-- WORK TASK --
Reproduce the stretch of the listing from the line containing "### ✅ Funcionalidades" through the line containing "### ✅ Testes", both included, character for character.

=== EXTRACTED INFORMATION ===

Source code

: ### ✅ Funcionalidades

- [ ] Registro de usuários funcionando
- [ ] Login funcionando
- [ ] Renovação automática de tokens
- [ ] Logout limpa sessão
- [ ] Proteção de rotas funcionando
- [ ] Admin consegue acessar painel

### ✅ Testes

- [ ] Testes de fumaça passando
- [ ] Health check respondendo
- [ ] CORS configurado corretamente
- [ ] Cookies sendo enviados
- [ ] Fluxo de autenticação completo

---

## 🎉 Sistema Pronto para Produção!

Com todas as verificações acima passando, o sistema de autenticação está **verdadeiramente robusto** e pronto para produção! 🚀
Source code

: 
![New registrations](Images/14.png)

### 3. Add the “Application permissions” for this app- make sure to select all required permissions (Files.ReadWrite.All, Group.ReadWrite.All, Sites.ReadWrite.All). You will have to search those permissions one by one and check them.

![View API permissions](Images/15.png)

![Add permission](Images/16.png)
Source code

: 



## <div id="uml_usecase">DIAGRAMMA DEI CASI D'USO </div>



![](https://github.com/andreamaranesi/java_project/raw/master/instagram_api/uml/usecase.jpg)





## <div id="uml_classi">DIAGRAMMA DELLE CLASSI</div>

===

-- RESPONSE FOR THIS EXERCISE --
: ### ✅ Funcionalidades

- [ ] Registro de usuários funcionando
- [ ] Login funcionando
- [ ] Renovação automática de tokens
- [ ] Logout limpa sessão
- [ ] Proteção de rotas funcionando
- [ ] Admin consegue acessar painel

### ✅ Testes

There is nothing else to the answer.